• Ejercicio:
Copia literalmente el pasaje del artículo sobre la seriedad que empieza con "Hubo una época" y continúa hasta "carcajada de maldad.".

• Fragmento de texto:
<<<<

Revista Educación

Seriedad ante todo

Por Siempreenmedio @Siempreblog
Una de las últimas actuaciones de Gila, en el Club de la Comedia.

Durante buena parte de mi infancia padecí un grave problema. Mientras mis compañeros de colegio disfrutaban de su trepidante montaña rusa de llanto y risa, de alegría y tristeza sin sentido, mi vida de niño se vio abocada a la más aburrida de las calmas. “Es un chico muy serio”, me decían. No sé cuántas veces tuve que escuchar esa frase. A la gente mayor solía parecerles una persona madura para mi edad. Con diez años me encantaba salir a pasear por las tardes y sentarme a leer el periódico en el parque, jugando con una pipa de fumar entre los dedos. Los sábados a las siete, en vez de subir corriendo a casa a ver V, aprovechaba que todos los niños se marchaban para disfrutar del silencio vespertino leyendo y anotando a James Joyce. Usaba pijama de botones, batín y babuchas a cuadros, desayunaba un huevo pasado y después de la ducha me salpicaba la cara con Old Spice. Los adultos se sentían cómodos conmigo, desconocedores de la pesada carga que arrastraba en silencio: la incapacidad de descojonarme con facilidad.

Hubo una época en la que imaginé que de mayor sería como el señor de la hamburguesería Pachá, en la calle Heraclio Sánchez de La Laguna, o como el dueño del Zeppelin, otro establecimiento similar de Bajamar. No he visto a ninguno de los dos sonreir en veinte años de servicio. Eran los Vincent Price de la ciudad y yo iba por el mismo camino. Llegué a verme como Eugenio, en un funeral permanente, o como una especie de Darth Vader incapaz de lanzar hasta una carcajada de maldad.

>>>>

Entradas de datos almacenadas:
<<<<

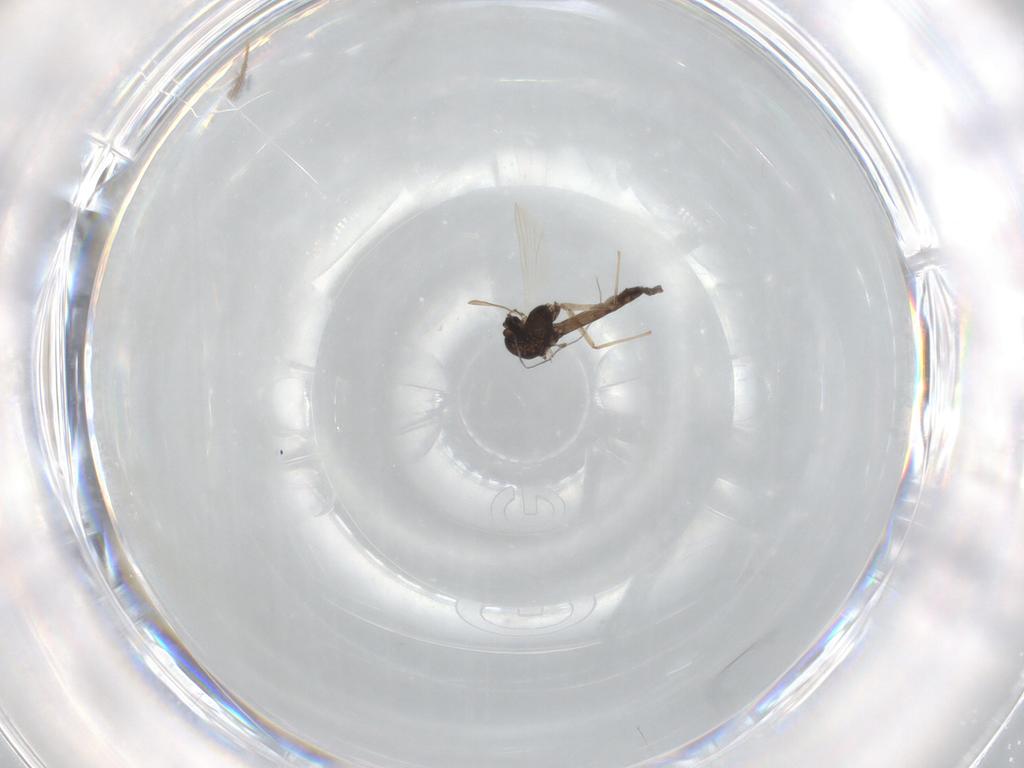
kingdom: Animalia
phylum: Arthropoda
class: Insecta
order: Diptera
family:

>>>>

• Resultado del ejercicio:
Hubo una época en la que imaginé que de mayor sería como el señor de la hamburguesería Pachá, en la calle Heraclio Sánchez de La Laguna, o como el dueño del Zeppelin, otro establecimiento similar de Bajamar. No he visto a ninguno de los dos sonreir en veinte años de servicio. Eran los Vincent Price de la ciudad y yo iba por el mismo camino. Llegué a verme como Eugenio, en un funeral permanente, o como una especie de Darth Vader incapaz de lanzar hasta una carcajada de maldad.